In the cited processor-verification workflow, test vector generation is performed by a coverage-guided fuzzer. The fuzzer emits a test vector into a co-simulation environment containing an instruction set simulator (ISS) and an RTL core. The co-simulation is instrumented to collect coverage, and its coverage plus return code are returned to the fuzzer as execution feedback, in the described approach through shared memory.

Feedback-guided generation loop

The workflow uses execution feedback to guide subsequent generation. The fuzzer receives coverage and return-code information, collects generated test vectors, and categorizes them into two sets: vectors where both processors show equal behavior and vectors that trigger a behavior mismatch. The fuzzing run stops when a configured fuzzing timeout is reached.

Mutations for more effective vectors

The evidence describes custom mutations as a way to improve fuzzing efficiency. These mutations include insertion and replacement variants: insertion can make a test vector longer, while replacement keeps the test vector size unchanged. The approach also includes improvements for RISC-V Control and Status Register (CSR) testing by inserting or replacing CSR instruction pairs. In that CSR pattern, the first instruction writes a CSR and the second reads the same CSR, so CSR misbehavior is propagated into a register and can be detected by the execution controller.

Post-processing generated vectors

After generation, many test vectors may reveal the same bug. To reduce manual analysis effort, the described method adds an automatic post-processing step that clusters test vectors detecting the same bug. Each cluster is represented by a unique test vector that behaves like the others in the cluster. For clustering, the authors use a custom co-simulation version that logs executed instructions and corresponding addresses; this logging version is not used during fuzzing because hard-disk writes make it slower, and it does not need the coverage instrumentation required for fuzzing.
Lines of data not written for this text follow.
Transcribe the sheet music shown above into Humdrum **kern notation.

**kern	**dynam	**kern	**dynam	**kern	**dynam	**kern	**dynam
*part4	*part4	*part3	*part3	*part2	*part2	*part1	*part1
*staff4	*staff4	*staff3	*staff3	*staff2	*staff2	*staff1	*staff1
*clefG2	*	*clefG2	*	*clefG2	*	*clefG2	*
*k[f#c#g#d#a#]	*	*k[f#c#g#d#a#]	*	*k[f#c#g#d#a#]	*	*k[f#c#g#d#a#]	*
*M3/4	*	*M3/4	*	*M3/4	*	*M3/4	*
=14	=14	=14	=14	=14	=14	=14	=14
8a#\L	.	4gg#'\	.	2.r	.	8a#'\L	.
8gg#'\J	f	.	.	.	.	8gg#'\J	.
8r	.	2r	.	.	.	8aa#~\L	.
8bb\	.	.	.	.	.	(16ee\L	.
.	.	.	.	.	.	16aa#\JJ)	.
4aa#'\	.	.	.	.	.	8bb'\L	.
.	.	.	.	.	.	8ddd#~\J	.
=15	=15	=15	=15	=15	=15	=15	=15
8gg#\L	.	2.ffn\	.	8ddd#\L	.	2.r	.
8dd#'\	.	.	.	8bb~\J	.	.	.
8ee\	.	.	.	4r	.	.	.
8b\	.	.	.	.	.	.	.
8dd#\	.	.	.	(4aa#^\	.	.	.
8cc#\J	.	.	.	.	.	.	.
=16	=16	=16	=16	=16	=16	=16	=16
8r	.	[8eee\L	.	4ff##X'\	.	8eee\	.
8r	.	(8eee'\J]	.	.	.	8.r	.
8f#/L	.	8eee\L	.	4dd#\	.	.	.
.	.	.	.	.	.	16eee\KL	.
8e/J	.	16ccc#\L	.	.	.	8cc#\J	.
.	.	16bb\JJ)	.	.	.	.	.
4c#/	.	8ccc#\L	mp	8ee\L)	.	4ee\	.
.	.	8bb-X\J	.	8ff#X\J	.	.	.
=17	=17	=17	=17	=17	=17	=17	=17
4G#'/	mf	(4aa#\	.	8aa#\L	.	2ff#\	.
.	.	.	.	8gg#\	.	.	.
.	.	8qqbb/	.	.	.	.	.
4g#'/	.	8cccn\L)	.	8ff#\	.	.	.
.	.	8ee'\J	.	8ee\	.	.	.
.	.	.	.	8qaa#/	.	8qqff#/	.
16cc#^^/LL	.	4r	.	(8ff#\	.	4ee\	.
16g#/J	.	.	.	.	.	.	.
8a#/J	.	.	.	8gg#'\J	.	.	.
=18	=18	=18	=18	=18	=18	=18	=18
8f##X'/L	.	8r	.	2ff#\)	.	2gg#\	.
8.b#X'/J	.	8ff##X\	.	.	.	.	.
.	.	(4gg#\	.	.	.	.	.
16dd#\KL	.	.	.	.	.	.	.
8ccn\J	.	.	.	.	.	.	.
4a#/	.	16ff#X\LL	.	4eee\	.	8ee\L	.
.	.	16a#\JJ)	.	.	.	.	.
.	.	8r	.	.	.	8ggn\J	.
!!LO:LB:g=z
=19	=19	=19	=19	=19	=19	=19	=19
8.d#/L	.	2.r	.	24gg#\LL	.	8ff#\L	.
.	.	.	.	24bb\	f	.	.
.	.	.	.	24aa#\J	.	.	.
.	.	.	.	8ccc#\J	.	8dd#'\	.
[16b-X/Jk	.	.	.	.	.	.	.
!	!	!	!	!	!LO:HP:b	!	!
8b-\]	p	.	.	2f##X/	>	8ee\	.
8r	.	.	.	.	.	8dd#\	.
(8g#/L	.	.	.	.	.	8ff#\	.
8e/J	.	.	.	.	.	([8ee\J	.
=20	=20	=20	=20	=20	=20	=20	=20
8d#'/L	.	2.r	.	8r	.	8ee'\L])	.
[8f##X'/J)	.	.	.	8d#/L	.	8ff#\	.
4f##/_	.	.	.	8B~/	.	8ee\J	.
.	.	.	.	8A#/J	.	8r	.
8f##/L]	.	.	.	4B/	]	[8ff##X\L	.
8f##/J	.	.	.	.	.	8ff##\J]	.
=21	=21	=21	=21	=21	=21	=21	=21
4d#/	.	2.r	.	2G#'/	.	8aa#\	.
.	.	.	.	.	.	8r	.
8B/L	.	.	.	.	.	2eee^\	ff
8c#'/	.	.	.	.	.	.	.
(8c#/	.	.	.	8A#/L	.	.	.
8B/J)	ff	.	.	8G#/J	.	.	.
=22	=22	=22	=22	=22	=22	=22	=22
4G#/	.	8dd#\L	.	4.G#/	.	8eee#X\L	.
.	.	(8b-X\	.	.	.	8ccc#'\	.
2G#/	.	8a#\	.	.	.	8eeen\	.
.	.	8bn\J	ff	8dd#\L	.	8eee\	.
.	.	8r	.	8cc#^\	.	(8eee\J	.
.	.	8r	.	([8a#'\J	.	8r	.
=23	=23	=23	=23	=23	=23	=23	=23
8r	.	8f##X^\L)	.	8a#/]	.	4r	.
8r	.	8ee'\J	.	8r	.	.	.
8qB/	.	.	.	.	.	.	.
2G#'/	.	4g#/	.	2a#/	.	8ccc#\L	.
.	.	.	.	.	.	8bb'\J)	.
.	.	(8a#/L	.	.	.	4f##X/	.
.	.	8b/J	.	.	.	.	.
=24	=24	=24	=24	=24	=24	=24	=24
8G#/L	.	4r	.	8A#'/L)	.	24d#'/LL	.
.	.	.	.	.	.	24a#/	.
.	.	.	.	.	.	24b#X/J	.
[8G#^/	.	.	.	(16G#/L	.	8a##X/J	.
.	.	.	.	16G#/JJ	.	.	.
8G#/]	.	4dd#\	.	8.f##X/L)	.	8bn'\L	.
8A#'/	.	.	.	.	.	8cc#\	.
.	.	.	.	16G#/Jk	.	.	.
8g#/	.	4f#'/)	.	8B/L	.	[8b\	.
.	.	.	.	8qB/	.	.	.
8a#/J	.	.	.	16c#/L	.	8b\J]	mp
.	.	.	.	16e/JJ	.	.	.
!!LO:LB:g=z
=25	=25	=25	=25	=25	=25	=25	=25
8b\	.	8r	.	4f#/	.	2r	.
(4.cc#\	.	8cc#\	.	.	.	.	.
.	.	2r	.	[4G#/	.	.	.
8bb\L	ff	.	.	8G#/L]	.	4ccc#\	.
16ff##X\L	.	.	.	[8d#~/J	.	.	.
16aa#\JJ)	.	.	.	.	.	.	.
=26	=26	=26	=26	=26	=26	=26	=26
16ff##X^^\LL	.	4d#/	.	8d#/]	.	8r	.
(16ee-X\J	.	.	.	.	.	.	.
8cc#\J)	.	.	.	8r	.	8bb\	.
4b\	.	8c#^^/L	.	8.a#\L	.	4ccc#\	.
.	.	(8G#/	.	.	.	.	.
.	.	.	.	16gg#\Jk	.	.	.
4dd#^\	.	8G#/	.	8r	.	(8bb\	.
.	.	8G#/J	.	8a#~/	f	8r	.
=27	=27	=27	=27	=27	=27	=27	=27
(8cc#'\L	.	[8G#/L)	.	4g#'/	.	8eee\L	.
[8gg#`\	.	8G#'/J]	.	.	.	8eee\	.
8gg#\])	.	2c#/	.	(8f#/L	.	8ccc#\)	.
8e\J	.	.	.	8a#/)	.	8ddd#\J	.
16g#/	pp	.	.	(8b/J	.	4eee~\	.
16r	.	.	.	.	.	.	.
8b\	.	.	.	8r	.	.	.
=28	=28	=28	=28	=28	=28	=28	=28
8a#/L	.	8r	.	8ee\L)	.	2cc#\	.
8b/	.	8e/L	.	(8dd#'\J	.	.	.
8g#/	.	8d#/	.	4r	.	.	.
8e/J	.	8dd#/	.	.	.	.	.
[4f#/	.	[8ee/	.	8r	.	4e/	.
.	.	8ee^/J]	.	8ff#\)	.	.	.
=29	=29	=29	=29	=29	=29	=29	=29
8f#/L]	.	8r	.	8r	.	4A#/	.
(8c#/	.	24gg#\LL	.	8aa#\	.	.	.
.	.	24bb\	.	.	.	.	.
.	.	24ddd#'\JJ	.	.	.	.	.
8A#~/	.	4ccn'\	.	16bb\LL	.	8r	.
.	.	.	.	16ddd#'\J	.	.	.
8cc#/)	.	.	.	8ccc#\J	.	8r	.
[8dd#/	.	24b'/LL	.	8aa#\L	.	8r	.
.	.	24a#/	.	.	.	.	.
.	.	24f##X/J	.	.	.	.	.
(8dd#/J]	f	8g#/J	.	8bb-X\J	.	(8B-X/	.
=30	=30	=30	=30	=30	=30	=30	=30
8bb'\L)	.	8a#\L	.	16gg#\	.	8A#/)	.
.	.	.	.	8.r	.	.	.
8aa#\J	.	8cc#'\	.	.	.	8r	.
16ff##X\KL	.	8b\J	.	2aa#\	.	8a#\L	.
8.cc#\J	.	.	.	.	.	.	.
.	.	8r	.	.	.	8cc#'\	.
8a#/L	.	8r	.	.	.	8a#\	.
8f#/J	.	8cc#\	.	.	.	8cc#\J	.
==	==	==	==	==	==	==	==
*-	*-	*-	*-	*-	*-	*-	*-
The post-processing then extracts the instruction that leads to the bug.

Example evaluation setting

The cited case study evaluates fuzzing combined with co-simulation for processor verification. It uses the open-source RISC-V VexRiscv processor as the RTL device under test and an ISS extracted from the open-source RISC-V VP as the reference. The RTL core is translated to C++ using Verilator and embedded with the ISS in a common SystemC testbench. The evaluation uses AFL 2.56b as the out-of-process fuzzer baseline.